Non, seules les entreprises d'au moins 50 salariés sont concernées par cette obligation. En dessous de ce seuil, aucune déclaration n'est requise, même si le sujet peut être intégré à une démarche RSE volontaire.

Que se passe t il si une entreprise n'atteint pas 75 points ? 

Elle dispose d'un délai de trois ans pour engager des mesures correctives, par accord collectif ou décision unilatérale. Si le score reste insuffisant à l'issue de ce délai, une pénalité pouvant atteindre 1 % de la masse salariale annuelle peut s'appliquer.

Le quota de la loi Rixain concerne t il toutes les entreprises ? 

Non, ce quota de représentation équilibrée parmi les cadres dirigeants et les instances dirigeantes s'applique uniquement aux entreprises d'au moins 1 000 salariés, avec un seuil de 30 % depuis le 1er mars 2026 et de 40 % à partir du 1er mars 2029.

L'index Egapro va t il disparaître avec la refonte de 2027 ? 
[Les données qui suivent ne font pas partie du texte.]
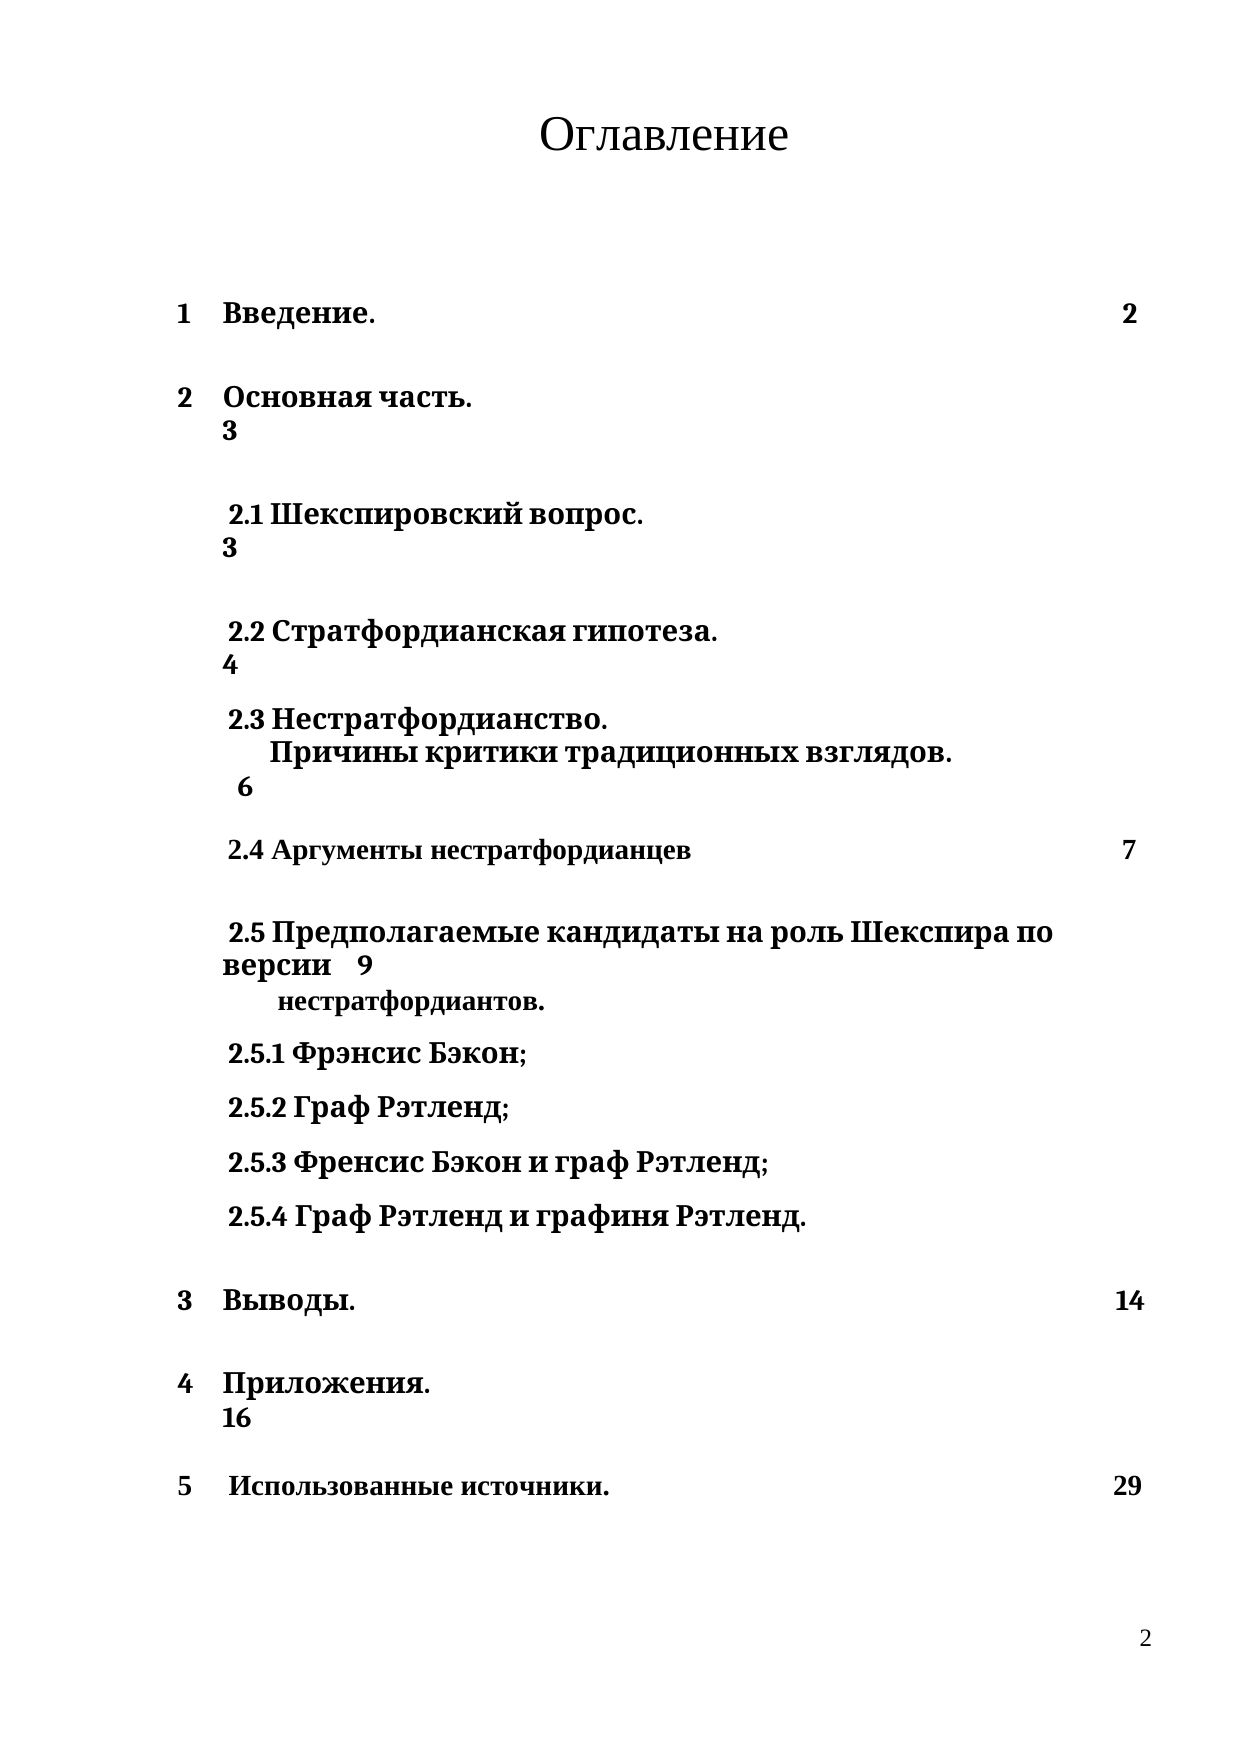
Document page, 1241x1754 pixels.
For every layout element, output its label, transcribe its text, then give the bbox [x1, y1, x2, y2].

Rien n'indique une suppression pure et simple. Il s'agit plutôt d'une évolution de sa méthodologie, pour l'aligner avec les exigences de la directive européenne sur la transparence salariale, dont la transposition en droit français est attendue d'ici juin 2026.

Ce qu'il faut retenir

L'index égalité professionnelle reste, en 2026, une obligation incontournable pour toute entreprise de 50 salariés et plus, avec une échéance de publication fixée au 1er mars sur la base des données de l'année civile précédente. Les grandes entreprises doivent désormais également composer avec le quota de représentation équilibrée imposé par la loi Rixain parmi leurs cadres dirigeants. Et la perspective d'une refonte de l'index en 2027, portée par la transposition de la directive européenne sur la transparence salariale, invite dès à présent les entreprises à muscler leur capacité de suivi et de justification des écarts de rémunération.